Borges trouva cette reductio ad finem au cœur de la fable chinoise infiniment séduisante : la fin n’est pas une fin, mais le nouveau commencement d’une spirale infinie d’existences réelles et d’existences rêvées. Plusieurs de ses écrits développent cette mise-en-abyme, qu’il s’agisse des « Ruines circulaires » où le rêveur est lui-même rêvé, ou de « Le Sud » où une possible mort à l’hôpital prend l’allure d’une aventure grandeur nature qui, à son tour, prend l’allure d’une fin héroïque.

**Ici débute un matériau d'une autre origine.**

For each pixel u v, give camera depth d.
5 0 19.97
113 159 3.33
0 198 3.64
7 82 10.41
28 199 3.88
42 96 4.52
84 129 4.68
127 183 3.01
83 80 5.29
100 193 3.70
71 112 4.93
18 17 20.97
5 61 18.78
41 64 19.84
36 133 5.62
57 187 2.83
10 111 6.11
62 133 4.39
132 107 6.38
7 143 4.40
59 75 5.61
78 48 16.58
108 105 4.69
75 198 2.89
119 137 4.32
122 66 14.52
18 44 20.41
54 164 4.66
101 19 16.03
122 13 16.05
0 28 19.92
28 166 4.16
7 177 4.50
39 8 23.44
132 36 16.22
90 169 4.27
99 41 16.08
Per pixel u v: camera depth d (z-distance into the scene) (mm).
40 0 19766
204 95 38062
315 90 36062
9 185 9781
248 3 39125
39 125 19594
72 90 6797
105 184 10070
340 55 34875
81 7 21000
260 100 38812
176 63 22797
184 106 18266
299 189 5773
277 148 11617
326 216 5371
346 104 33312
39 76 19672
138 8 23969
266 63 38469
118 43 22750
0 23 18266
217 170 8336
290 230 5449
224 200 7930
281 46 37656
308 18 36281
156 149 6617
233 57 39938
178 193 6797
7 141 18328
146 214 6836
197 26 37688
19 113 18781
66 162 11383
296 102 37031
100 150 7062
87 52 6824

Emprunter le récit du papillon à ce Giles peu fiable fut pour Borges une façon d’incorporer les vastes philosophies chinoises dans son propre univers. La fable de Zhuangzi devint celle de Borges.

Par la suite, Borges élargit et diversifia ses lectures sur la philosophie chinoise (comme nous le montre avec minutie le Professeur Canala). Dans une interview qu’il donna en 1976, Borges avoua :

Je pense que mon inspiration vient des livres que j’ai lus et aussi de ceux que je n’ai pas lus. Toute la littérature du passé… J’ai consacré, par exemple, de nombreuses années de ma vie à étudier la philosophie chinoise, en particulier le taoïsme, qui m’a beaucoup intéressé, et j’ai aussi étudié le bouddhisme. Tout cela m’a donc influencé, mais je ne saurais dire jusqu’à quel point exactement. J’ai étudié ces religions, ou ces philosophies orientales, comme des possibles de pensée et du comportement15.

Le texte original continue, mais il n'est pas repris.